Who’s in the best position?
Natalie: The best thing for Natalie’s game was losing Jeremy. She’s still part of the majority alliance and earned more trust by saving Jon at Tribal Council. Finding the idol and strengthening her bond with Baylor won’t hurt either. Natalie’s a strong competitor who could win challenges; she barely lost to Reed in a brutal endurance battle that lasted more than three hours. If she can keep her idol from becoming common knowledge and find a way to remove Jon, Natalie has a great chance to make the end. Reaching the jury with Missy and Baylor (or a random guy like Alec) would set Natalie up to win the million.
Baylor: Despite receiving votes at nearly every Tribal Council, Baylor is facing little danger. Even if the tables turn against her alliance, Jon and Missy would be the first targets. Baylor’s also has the potential to be the perfect goat to bring to the end. Her reputation for not doing work and just following her mom won’t help in the end. If Baylor’s willing to take risks and remove Jon, she’ll be part of the only two-person voting bloc remaining. That should make it hard to remove Baylor when the numbers dwindle, and Missy’s solid play makes her a more dangerous opponent at the final Tribal Council.
Who’s in trouble?
Reed: Despite lurking in the shadows for much of the game, Reed had a great chance to seize control. Instead, his deception was revealed without any gains. He’s the best athlete and playing hard, so letting Reed stick around would be unwise. His best move is getting to Exile, finding a new idol (assuming it’s hidden again), and winning immunities. There’s always a chance that something could turn in Reed’s favor. Beyond the two pairs, there is not much loyalty among this group. If he can sow more dissension, Reed could survive. Even so, he’s the obvious target at the next Tribal Council.

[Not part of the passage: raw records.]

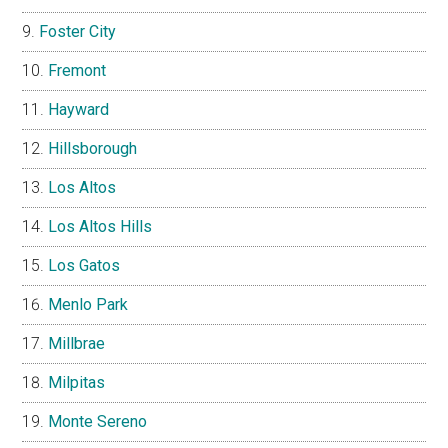
Foster City
Fremont
Hayward
Hillsborough
Los Altos
Los Altos Hills
Los Gatos
Menlo Park
Millbrae
Milpitas
Monte Sereno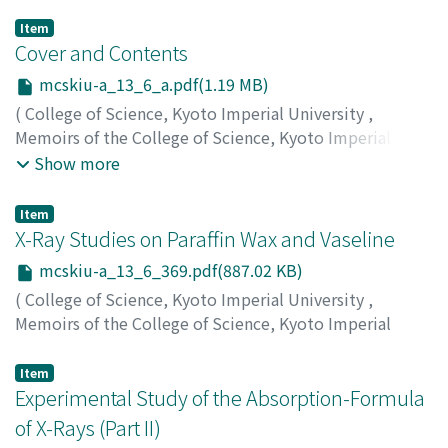
Item
Cover and Contents
mcskiu-a_13_6_a.pdf(1.19 MB)
(
College of Science, Kyoto Imperial University
,
Memoirs of the College of Science, Kyoto Imperial
University. Series A
,
Volume 13
,
Issue 6
,
1930
)
Show more
Item
X-Ray Studies on Paraffin Wax and Vaseline
mcskiu-a_13_6_369.pdf(887.02 KB)
(
College of Science, Kyoto Imperial University
,
Memoirs of the College of Science, Kyoto Imperial
University. Series A
,
Volume 13
,
Issue 6
,
1930
,
pp.369-
373
)
Item
Tanaka, Shinsuke
Experimental Study of the Absorption-Formula
;
Tsuji, Akira
;
タナカ, シンスケ
;
ツジ, ア
キラ
;
タナカ, シンスケ
;
ツジ, アキラ
of X-Rays (Part II)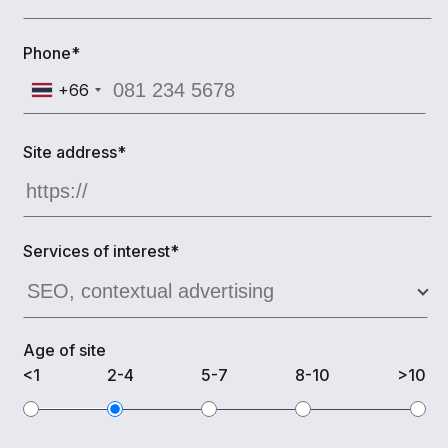
Phone*
+66
Site address*
Services of interest*
Age of site
<1
2-4
5-7
8-10
>10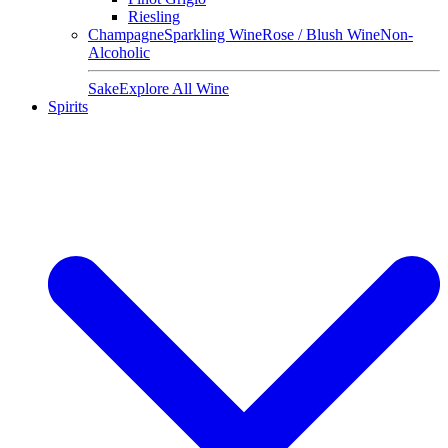
Riesling
Champagne
Sparkling Wine
Rose / Blush Wine
Non-
Alcoholic
Sake
Explore All Wine
Spirits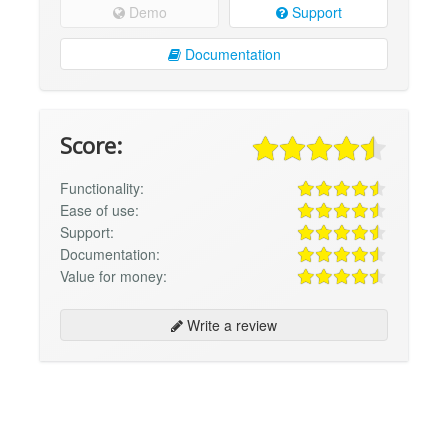
Demo
Support
Documentation
Score:
Functionality:
Ease of use:
Support:
Documentation:
Value for money:
Write a review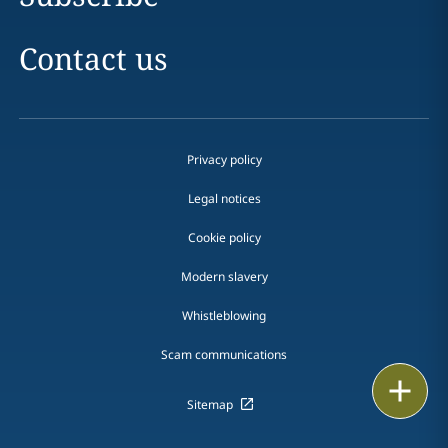
Contact us
Privacy policy
Legal notices
Cookie policy
Modern slavery
Whistleblowing
Scam communications
Print
Sitemap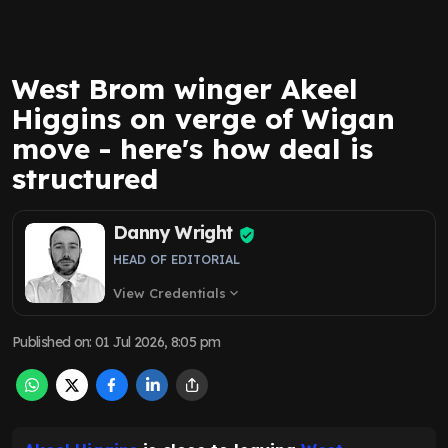
West Brom winger Akeel
Higgins on verge of Wigan
move - here's how deal is
structured
Danny Wright
HEAD OF EDITORIAL
View Credentials
expand_more
Published on
:
01 Jul 2026, 8:05 pm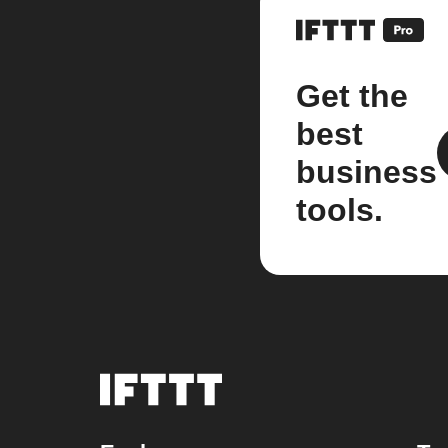
Get the
best
business
tools.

Jon: Despite sitting in the front of an alliance of five, Jon is also the obvious target for the underdogs. He doesn’t have the idol anymore, so Jon needs to be on guard for any revolt. He was oblivious to the threat even after Keith gave it away at Tribal Council. Will the last-minute save open Jon’s eyes? I have my doubts that he can maneuver his way to the end. Natalie’s idol might also lead to his demise. If he does make it, Jon can’t be sitting next to someone who’s played their way through adversity. Natalie and Reed would be dangerous opponents that could attack his understanding of the game. Jon needs to avoid the vote, keep his alliance together, and reach the end with the right people. That’s a tall order for anyone.
This episode continued a great stretch that began after Julie’s unfortunate quit. There’s been improvement and surprises with each vote since the merge. If this momentum continues to the end, we could be in store for an exciting finish. Each time a player seems ready to take control, they’re quickly dispatched or pushed to the bottom. Next week’s double episode should clarify if we’re heading for a satisfying finish. The components are in place for a good ending, and I wouldn’t have made that claim three weeks ago. Can Natalie continue her resurgence, or will Jon finally take charge and realize he’s the prime target? These questions and more should keep Survivor fun as we enter the final stretch of this odd season.